■ Source passage
--- start ---

The assumption is that parking is based on a suburban model. The residents are more likely to walk or use public transportation. ADA accommodations could easily be made.
Subtle rhetorical cues indicate that they (are probably students with limited experience and poor social skills and that they) are dismissive of the indigenous population. Their only aspiration is to eventually be permitted to build something like it that can be observed by affluent white people on a regular basis and that will achieve glory in the pages of an architecture magazine.

phfft! What subtle social skills, experience and sensitivity to the 'indigenous population' do you possess that they lack?

I'm unabashedly envious of these students. I should have accomplished as much. I hope their aspirations are rewarded.

Yes,they might assume the poor black folks would welcome such a hip and progressive scene amid their neighborhood, but the reality is more likely that resentment would proliferate if this project succeeds in drawing masses of artists as the surrounding area would likely spawn higher priced land and businesses that cater to the same, and not the indigenous population. Doubtful they have done any studies along those lines but it probably does give all involved a sense of undefined social responsibility and a vague hint of hip cultural awareness.

--- end ---

■ Supplied material
--- start ---

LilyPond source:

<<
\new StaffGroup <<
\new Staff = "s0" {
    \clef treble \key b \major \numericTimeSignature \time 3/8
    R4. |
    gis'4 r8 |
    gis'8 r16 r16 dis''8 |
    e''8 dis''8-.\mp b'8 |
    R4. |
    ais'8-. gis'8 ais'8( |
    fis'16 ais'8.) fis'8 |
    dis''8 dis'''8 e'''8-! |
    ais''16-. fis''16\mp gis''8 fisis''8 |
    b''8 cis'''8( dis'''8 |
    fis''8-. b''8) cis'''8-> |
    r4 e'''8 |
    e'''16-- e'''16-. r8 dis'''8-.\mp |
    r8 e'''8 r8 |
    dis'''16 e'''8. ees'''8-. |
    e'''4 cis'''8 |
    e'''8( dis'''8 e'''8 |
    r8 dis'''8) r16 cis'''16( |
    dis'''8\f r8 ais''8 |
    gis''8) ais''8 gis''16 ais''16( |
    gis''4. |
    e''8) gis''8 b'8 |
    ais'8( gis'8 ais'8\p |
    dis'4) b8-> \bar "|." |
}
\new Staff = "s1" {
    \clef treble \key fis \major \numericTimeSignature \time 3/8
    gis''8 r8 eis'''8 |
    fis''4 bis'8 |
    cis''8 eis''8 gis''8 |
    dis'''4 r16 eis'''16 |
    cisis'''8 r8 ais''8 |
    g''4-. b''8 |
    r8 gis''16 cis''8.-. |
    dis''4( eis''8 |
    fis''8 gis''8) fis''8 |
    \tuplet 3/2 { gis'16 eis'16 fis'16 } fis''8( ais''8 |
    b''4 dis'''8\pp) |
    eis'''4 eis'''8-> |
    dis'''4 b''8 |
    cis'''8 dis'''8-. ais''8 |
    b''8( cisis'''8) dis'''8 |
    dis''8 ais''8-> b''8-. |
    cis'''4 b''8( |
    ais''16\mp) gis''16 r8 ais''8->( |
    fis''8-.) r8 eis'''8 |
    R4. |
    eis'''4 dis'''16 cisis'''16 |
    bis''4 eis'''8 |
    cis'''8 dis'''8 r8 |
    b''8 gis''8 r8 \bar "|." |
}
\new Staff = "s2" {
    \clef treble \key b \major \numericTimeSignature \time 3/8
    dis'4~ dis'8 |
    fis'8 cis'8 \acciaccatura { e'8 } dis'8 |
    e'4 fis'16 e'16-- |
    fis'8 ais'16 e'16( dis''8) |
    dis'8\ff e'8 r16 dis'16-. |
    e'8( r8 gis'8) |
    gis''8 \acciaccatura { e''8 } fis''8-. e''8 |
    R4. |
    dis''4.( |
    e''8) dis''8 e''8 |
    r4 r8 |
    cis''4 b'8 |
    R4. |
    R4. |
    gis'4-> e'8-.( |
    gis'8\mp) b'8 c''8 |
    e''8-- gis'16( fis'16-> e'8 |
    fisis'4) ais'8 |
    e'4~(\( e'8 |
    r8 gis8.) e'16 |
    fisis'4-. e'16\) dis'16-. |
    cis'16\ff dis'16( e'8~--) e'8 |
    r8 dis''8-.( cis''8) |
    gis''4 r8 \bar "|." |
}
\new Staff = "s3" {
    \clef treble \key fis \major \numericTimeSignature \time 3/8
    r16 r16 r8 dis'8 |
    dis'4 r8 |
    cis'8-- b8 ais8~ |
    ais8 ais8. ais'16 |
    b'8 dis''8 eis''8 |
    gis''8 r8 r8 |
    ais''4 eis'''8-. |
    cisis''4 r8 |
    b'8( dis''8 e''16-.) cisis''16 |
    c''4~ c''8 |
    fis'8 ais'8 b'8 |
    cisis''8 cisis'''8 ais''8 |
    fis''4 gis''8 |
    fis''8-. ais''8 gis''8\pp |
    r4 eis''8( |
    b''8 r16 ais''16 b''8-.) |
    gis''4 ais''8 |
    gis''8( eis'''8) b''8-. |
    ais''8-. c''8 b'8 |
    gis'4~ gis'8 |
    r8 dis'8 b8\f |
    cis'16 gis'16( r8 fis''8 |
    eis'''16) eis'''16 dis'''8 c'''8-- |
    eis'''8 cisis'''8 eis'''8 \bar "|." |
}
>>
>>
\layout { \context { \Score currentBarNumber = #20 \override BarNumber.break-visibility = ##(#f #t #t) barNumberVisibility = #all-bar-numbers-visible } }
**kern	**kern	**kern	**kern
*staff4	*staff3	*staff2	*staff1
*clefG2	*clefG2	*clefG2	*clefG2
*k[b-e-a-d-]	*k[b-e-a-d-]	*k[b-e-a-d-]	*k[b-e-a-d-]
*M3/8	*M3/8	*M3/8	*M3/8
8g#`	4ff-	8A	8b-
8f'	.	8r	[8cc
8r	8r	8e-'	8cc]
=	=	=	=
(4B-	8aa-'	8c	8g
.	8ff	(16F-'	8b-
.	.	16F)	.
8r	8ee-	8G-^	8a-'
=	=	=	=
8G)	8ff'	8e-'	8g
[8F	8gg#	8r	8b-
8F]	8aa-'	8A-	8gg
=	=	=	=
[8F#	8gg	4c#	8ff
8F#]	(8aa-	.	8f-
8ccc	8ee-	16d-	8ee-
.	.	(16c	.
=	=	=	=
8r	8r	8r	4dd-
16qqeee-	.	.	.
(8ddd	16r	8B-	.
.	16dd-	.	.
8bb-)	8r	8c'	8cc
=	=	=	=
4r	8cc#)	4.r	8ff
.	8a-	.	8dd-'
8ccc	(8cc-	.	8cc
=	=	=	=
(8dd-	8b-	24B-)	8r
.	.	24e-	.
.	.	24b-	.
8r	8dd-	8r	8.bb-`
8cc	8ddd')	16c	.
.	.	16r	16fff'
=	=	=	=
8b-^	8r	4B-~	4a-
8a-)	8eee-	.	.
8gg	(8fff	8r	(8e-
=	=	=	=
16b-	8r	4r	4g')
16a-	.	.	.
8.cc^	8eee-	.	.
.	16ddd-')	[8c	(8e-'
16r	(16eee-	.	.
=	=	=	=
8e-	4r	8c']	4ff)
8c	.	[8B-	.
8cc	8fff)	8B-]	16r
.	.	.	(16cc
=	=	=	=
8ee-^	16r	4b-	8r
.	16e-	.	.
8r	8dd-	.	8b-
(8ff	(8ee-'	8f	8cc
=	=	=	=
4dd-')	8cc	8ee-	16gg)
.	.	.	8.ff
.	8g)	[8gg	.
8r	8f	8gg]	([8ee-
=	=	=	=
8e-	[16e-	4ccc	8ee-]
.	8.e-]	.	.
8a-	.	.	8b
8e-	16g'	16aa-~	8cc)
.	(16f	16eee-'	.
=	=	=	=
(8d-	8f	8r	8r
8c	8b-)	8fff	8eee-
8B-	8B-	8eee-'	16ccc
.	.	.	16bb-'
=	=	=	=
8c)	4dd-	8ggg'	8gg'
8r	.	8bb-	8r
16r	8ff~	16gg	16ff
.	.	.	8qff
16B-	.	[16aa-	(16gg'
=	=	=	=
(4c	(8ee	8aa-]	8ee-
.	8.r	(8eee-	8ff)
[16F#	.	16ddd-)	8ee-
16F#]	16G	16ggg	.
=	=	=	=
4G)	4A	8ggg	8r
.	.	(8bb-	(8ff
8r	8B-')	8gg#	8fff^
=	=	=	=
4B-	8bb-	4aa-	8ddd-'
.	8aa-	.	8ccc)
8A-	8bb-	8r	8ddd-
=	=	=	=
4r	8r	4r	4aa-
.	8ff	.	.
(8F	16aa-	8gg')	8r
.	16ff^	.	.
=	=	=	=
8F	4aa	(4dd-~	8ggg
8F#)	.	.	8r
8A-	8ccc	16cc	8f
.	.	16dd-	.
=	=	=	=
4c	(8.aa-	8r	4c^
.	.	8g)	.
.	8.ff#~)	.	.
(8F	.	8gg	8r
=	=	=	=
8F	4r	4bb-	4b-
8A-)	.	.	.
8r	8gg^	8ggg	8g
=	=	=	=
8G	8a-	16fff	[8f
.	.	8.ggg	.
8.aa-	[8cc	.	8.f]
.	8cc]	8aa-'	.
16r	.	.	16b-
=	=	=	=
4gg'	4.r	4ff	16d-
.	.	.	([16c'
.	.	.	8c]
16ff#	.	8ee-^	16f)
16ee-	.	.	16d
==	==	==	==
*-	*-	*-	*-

--- end ---

■ Exercise description
Do the following statements agree with the comment thread about the student project? Answer yes or no for each, quoting the deciding words. 1. The residents are expected to rely mostly on cars. 2. One commenter admits to envying the students. 3. One commenter doubts the students studied the neighborhood's possible resentment.

■ Written answer
1. No: "The residents are more likely to walk or use public transportation."
2. Yes: "I'm unabashedly envious of these students."
3. Yes: "Doubtful they have done any studies along those lines"